Today, this concourse is still used by commuters to access the trains on the lower tracks, but it also doubles as the station’s food court. Several prominent New York City restaurants have locations here, including Junior’s in the foreground and Shake Shack beyond it. Most of the original features are still here, including the marble walls, decorative ceiling, information kiosk to the left, and the ticket windows to the right, which now display menus.

Grand Central Terminal Suburban Concourse, New York City

The lower concourse at Grand Central Terminal, showing the ramp to the upper level, around 1913-1920. Image courtesy of the Library of Congress, Detroit Publishing Company Collection.

937_1913-1920 loc

The scene in 2016:

937_2016
Grand Central Terminal is best known for its spacious Main Concourse, but when the station first opened in 1913 the upper level was only used for inter-city trains. Commuters to the outer suburbs departed from this significantly less breathtaking concourse located on the lower level, directly underneath the Main Concourse.

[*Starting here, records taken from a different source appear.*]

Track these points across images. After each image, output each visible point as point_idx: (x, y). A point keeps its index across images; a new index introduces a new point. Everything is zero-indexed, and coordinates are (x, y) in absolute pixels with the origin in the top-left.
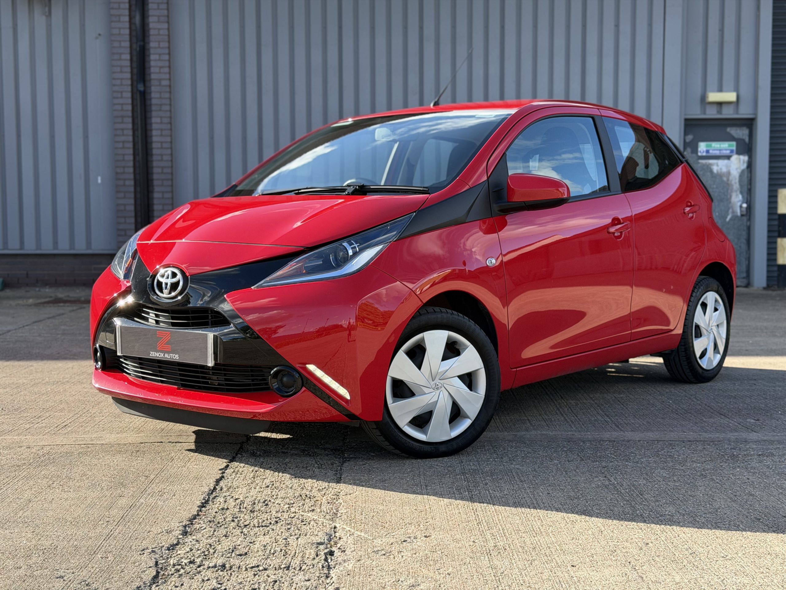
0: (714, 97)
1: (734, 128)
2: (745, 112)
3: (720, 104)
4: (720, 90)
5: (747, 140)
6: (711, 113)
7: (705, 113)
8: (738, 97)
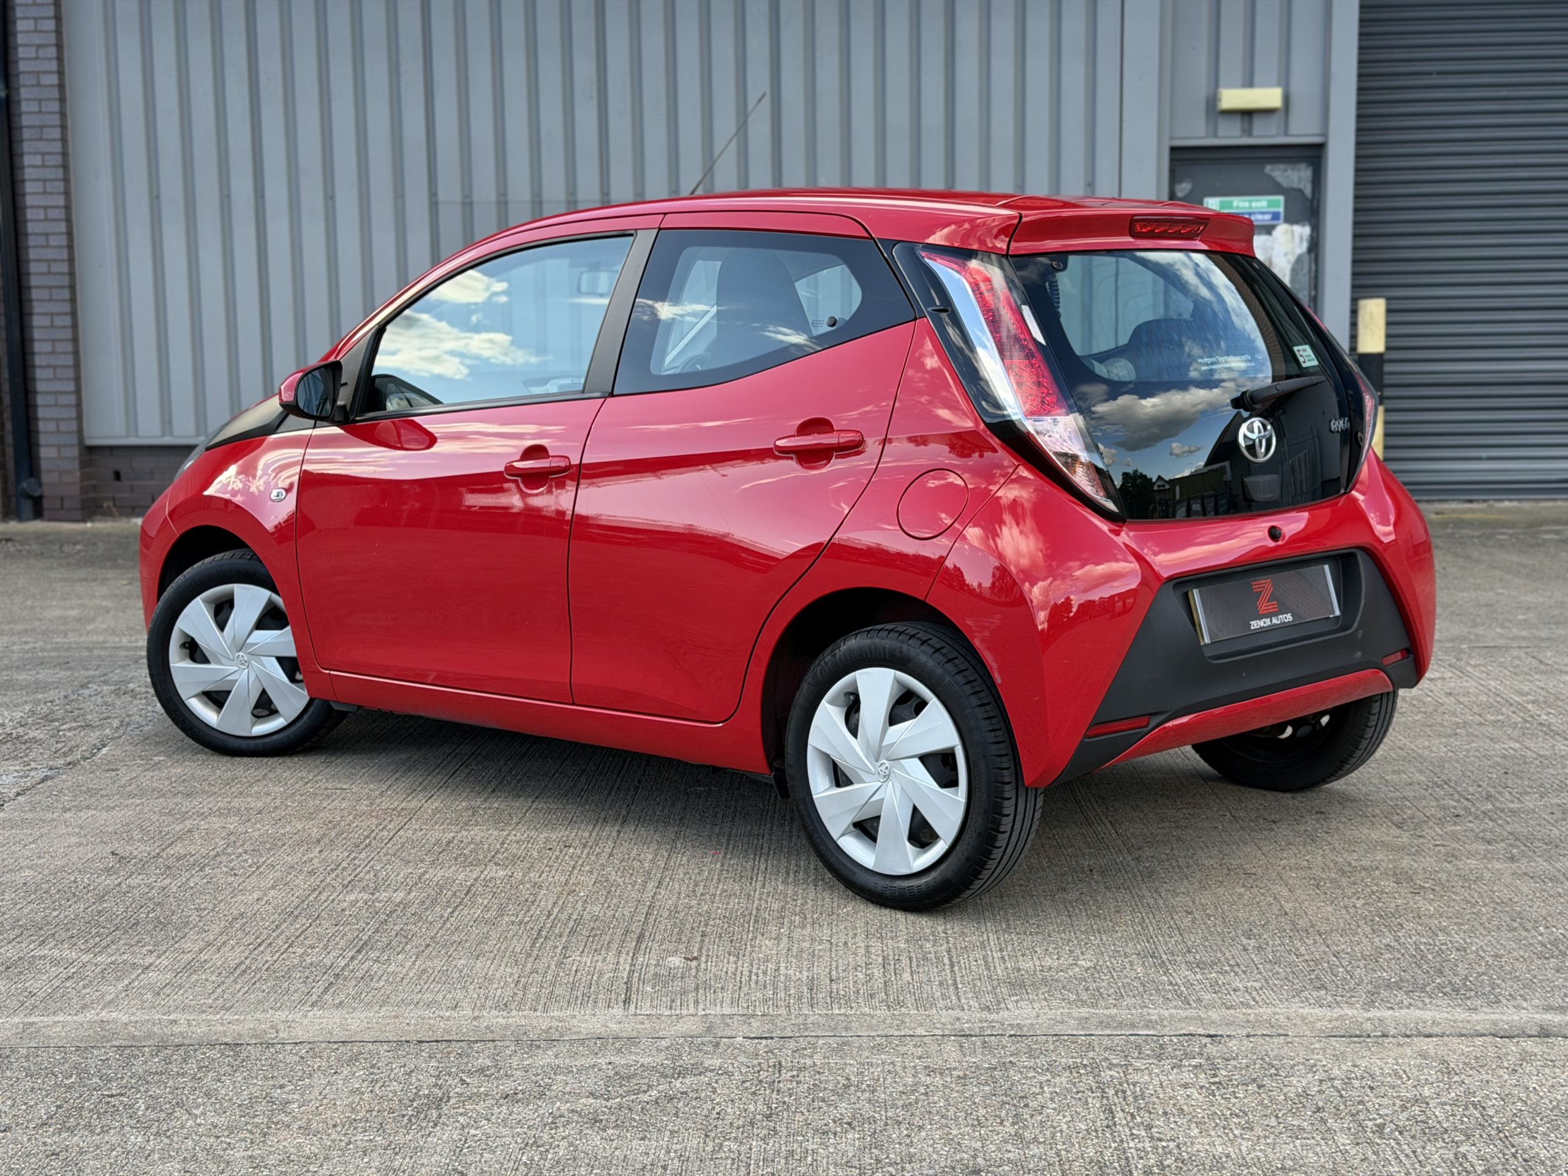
0: (1233, 98)
1: (1282, 166)
2: (1302, 131)
3: (1248, 114)
4: (1249, 83)
5: (1308, 191)
6: (1230, 135)
7: (1215, 136)
8: (1287, 99)
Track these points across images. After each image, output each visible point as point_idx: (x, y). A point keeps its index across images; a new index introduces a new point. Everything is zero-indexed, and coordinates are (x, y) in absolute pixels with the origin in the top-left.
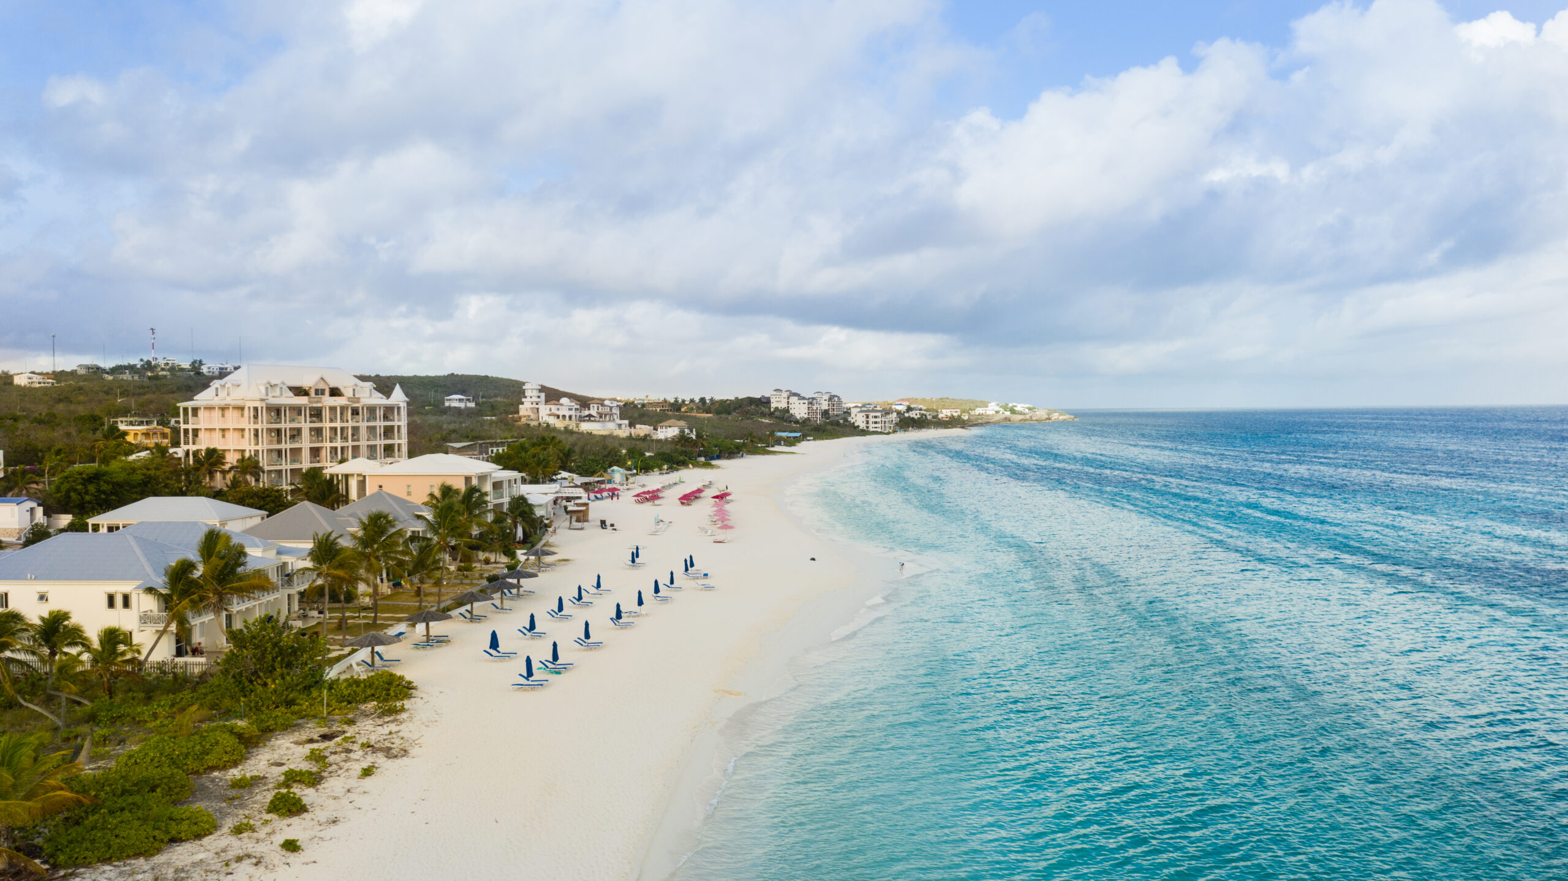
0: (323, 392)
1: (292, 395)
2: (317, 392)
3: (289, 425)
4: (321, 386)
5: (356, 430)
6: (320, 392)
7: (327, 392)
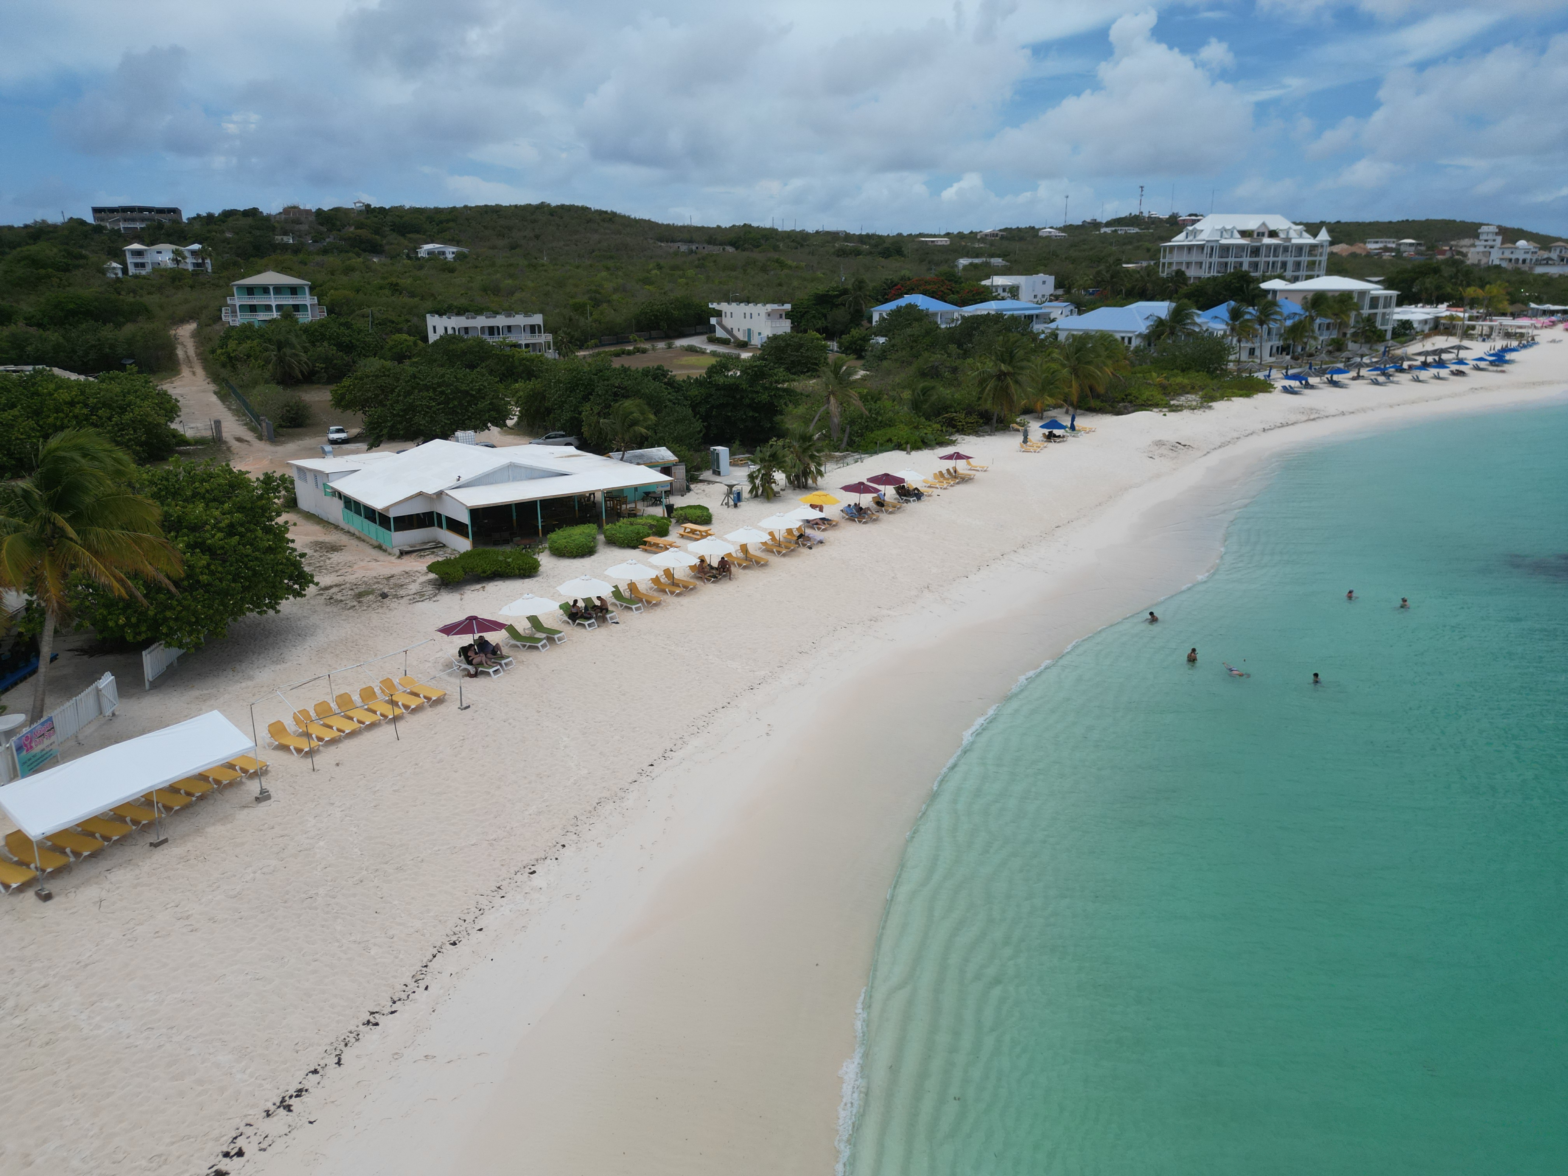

The first photo was probably taken around the time that the station opened, but over the years its function has changed. As explained in the previous post, the station is no longer split between long-distance and suburban trains; instead, Amtrak uses nearby Penn Station along with the Long Island Railroad and New Jersey Transit commuter lines, while Grand Central is exclusively a commuter rail station, used by the Metro-North Railroad.

Today, the lower concourse is significantly more crowded today than it was in the first photo. The lower tracks are still in use, but the concourse has taken on a second role as the station’s food court, with Shake Shack and other restaurants occupying the space on the left side where the ticket office windows were located in the first photo. Despite this, though, the underlying architecture has not changed much, and the station would still be recognizable to a commuter from the early 20th century.

Grand Central Terminal Ramp, New York City

The ramp to the lower concourse at Grand Central Terminal, around 1913-1920. Image courtesy of the Library of Congress, Detroit Publishing Company Collection.

936_1913-1920 loc

The same location in 2016:

936_2016
New York’s Grand Central Terminal is the world’s largest train station in terms of number of platforms, and in order to save space in crowded midtown Manhattan, it was built with two levels of tracks. The first photo was taken shortly after the station opened in 1913, showing the ramp to the lower platforms. At the time, the Main Concourse, located just on the other side of the columns on the left, served inter-city passengers, while the lower tracks were for suburban commuter trains.

By the mid-1900s, passenger travel had significantly declined, and the station was subject to a major alteration that would have destroyed most of the original interior. However, it survived and was subsequently restored, and today the only real difference in these two photos is the appearance of the walkway above the ramp. Amtrak no longer uses the station, though, so today all of the platforms on both the upper and lower levels are used by Metro-North Railroad commuter trains.